SELECTED TEXT below:

Studio album by JONES
- Released: 7 October 2016
- Recorded: 2015–16
- Genre: Alternative pop, soul, R&B, jazz
- Length: 42:00
- Label: 37 Adventures
- Producer: Honne; Rodaidh McDonald; Alex Davies; Raffertie; Josh Record; XO; Ollie Green; Tourist; Tom Skyrme; Digital Farm Animals; Josh Crocker; Oceaan;

JONES chronology
| Indulge EP (2015) | New Skin (2016) |  |

Singles from New Skin
- "Indulge" Released: 17 October 2015; "Hoops" Released: 30 October 2015; "Melt" Released: 14 June 2016; "Wild" Released: 16 September 2016;

= New Skin (Jones album) =

New Skin is the debut studio album written and conducted by alternative pop singer and songwriter JONES. It was released on 7 October 2016 through 37 Adventures Records as the succeeding project to her debut extended play, entitled Indulge. The lead single from the album, entitled "Indulge", was released as a digital download on 17 April 2015 as her debut single. It was done so through her debut extended play which was released on the same day. The song gave her instant success on popular digital streaming platforms Spotify and SoundCloud and was considered as one of the biggest breakthrough internet successes. It was then released officially onto YouTube on 17 October 2015.

Not long after the release of the song, her second single "Hoops" was released days after on 30 October 2015. The song was her first ever song outside of her debut extended play and, therefore, sparked much interest about JONES conducting her debut studio album. After a few months into mid-2016, she released her third single "Melt". The album's first promotional single, entitled "Wild", was released on 16 September 2016 as a digital stream.

Upon release, the album was revealed to have been produced by big names, such as Rodaidh McDonald, Two Inch Punch and Tourist, who have been renowned for creating breakthrough hits for Sam Smith and Låpsley. It also gained recognition from big musicians and singers in the music industry, such as MNEK.

End of SELECTED TEXT.
RECORDS SHOWN below:

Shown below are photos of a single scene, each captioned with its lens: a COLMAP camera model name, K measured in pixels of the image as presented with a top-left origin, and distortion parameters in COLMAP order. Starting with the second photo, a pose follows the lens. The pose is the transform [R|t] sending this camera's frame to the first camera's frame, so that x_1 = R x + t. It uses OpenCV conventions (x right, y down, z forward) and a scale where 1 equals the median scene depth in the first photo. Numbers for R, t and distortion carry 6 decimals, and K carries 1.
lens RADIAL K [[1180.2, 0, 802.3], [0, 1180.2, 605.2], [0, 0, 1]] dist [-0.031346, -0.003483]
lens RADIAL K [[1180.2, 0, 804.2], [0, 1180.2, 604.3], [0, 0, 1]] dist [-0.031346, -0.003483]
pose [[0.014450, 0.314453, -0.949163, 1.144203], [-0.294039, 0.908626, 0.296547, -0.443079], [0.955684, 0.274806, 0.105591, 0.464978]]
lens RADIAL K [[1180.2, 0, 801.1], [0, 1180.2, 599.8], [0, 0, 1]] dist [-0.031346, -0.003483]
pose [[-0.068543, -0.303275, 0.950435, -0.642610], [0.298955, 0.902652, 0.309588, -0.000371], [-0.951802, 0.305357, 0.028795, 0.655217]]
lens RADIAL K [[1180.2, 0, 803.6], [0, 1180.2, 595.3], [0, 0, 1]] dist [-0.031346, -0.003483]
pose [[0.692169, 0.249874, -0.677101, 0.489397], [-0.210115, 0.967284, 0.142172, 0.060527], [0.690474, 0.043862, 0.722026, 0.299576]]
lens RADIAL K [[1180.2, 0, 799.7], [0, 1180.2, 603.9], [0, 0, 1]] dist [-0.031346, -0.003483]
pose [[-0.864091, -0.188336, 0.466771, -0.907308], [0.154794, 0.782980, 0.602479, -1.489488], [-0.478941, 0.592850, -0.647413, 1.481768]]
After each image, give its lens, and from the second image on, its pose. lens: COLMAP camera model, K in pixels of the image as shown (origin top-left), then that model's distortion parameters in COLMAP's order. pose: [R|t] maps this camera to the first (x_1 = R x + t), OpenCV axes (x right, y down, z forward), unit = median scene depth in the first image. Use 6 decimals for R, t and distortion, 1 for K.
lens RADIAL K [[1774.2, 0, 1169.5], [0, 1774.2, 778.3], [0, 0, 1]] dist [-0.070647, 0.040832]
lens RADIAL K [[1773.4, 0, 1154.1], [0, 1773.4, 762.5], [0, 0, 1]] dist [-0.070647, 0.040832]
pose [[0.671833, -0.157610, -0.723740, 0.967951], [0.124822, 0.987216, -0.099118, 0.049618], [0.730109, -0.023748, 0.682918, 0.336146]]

End of RECORDS SHOWN.

ACTIVITY A =
Answer these questions from the New Skin article:
(i) Which label released the album?
(ii) On which two streaming platforms did "Indulge" bring JONES instant success?
(iii) Which musician is named as having given the album recognition?
ACTIVITY B =
List every genre that the New Skin article assigns to the album.

WRITTEN REPLY A =
(i) 37 Adventures
(ii) Spotify and SoundCloud
(iii) MNEK

WRITTEN REPLY B =
Alternative pop, soul, R&B, jazz